[[ Data for analysis, beginning ]]

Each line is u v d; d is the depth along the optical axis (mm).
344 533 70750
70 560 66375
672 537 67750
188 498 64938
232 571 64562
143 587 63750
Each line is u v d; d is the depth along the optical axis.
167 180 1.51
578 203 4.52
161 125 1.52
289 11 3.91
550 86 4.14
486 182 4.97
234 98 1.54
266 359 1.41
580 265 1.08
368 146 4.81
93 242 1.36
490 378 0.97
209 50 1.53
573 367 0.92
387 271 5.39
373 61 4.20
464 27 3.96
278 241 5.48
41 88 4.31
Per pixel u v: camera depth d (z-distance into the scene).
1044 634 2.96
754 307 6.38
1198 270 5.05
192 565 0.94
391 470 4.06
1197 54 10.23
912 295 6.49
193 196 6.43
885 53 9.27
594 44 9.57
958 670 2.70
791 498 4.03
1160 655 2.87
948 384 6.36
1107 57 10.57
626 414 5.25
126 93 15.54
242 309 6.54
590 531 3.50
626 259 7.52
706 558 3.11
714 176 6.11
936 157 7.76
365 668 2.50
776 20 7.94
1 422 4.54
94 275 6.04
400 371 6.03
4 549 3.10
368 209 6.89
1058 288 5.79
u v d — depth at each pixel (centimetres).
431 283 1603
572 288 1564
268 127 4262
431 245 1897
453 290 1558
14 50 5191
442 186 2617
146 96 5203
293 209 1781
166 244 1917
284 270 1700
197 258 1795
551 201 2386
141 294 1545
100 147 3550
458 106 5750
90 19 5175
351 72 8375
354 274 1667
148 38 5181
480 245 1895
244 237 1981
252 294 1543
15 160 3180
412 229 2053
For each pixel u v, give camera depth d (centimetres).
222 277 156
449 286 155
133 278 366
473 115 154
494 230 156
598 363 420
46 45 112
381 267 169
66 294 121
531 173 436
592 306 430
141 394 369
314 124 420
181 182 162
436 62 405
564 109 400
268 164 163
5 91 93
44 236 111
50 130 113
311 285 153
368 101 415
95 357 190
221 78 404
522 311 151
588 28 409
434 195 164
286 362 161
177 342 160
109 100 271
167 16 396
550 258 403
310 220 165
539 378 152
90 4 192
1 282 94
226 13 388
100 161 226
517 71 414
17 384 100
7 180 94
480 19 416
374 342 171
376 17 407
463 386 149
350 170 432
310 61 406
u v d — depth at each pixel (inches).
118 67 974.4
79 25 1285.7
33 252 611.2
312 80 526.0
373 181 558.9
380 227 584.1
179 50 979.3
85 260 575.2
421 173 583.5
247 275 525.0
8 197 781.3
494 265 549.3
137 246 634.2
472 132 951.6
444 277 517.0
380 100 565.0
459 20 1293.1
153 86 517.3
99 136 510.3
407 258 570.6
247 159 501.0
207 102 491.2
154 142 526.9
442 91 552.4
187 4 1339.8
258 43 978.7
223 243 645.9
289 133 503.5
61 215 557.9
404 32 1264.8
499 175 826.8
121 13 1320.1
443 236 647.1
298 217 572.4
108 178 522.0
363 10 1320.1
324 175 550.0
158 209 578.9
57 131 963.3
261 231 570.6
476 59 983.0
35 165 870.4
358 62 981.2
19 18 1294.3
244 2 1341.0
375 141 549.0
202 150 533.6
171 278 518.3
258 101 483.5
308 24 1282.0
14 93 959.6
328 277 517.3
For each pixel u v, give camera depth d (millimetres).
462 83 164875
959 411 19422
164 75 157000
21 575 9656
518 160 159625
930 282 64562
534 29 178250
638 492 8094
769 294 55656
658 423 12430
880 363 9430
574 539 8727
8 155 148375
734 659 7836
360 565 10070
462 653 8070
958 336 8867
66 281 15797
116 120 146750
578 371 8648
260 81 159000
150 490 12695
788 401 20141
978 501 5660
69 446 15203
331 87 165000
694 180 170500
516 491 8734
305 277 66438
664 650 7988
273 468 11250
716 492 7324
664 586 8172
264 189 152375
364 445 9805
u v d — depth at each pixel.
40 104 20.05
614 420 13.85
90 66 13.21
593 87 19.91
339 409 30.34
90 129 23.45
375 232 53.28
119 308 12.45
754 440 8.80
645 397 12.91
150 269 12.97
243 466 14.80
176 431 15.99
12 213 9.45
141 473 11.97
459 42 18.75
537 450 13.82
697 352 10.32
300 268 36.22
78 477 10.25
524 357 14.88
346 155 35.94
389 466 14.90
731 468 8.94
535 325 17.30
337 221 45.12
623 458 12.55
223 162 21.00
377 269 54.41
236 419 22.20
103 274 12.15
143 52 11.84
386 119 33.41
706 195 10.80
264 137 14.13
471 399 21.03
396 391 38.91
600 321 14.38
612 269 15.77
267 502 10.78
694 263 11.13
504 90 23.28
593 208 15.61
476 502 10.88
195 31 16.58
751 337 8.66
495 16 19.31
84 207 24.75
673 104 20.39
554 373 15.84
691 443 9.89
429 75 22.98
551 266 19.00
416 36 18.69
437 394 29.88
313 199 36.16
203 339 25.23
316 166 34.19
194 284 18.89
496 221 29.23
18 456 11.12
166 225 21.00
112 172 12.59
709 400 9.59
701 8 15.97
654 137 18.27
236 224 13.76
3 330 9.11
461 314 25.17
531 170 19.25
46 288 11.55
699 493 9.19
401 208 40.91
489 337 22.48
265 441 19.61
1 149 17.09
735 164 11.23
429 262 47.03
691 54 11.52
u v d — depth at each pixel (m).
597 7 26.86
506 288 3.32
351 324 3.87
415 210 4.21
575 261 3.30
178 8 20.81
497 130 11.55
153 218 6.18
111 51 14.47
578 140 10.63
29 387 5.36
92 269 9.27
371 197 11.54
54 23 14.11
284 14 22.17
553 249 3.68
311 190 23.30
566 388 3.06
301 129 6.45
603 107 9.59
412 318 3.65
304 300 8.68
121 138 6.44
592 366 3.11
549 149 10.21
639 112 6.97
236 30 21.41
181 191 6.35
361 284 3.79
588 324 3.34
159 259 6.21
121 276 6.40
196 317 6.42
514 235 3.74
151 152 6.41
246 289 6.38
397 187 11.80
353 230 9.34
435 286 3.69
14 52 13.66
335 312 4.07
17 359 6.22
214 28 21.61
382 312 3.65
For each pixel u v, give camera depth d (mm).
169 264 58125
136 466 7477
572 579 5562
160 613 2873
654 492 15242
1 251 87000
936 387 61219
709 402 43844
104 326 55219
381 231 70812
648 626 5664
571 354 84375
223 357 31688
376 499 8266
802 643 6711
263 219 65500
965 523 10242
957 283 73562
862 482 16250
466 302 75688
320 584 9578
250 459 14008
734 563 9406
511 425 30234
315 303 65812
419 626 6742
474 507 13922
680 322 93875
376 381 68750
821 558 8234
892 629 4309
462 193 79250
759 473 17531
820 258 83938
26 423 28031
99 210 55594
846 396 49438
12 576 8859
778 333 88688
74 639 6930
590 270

[[ Data for analysis, end ]]

What is needed
Looking at the records above, return exactly the lines from the line with "the optical axis." to the line with "126 93 15.54", both ends included.

Task result
Each line is u v d; d is the depth along the optical axis.
167 180 1.51
578 203 4.52
161 125 1.52
289 11 3.91
550 86 4.14
486 182 4.97
234 98 1.54
266 359 1.41
580 265 1.08
368 146 4.81
93 242 1.36
490 378 0.97
209 50 1.53
573 367 0.92
387 271 5.39
373 61 4.20
464 27 3.96
278 241 5.48
41 88 4.31
Per pixel u v: camera depth d (z-distance into the scene).
1044 634 2.96
754 307 6.38
1198 270 5.05
192 565 0.94
391 470 4.06
1197 54 10.23
912 295 6.49
193 196 6.43
885 53 9.27
594 44 9.57
958 670 2.70
791 498 4.03
1160 655 2.87
948 384 6.36
1107 57 10.57
626 414 5.25
126 93 15.54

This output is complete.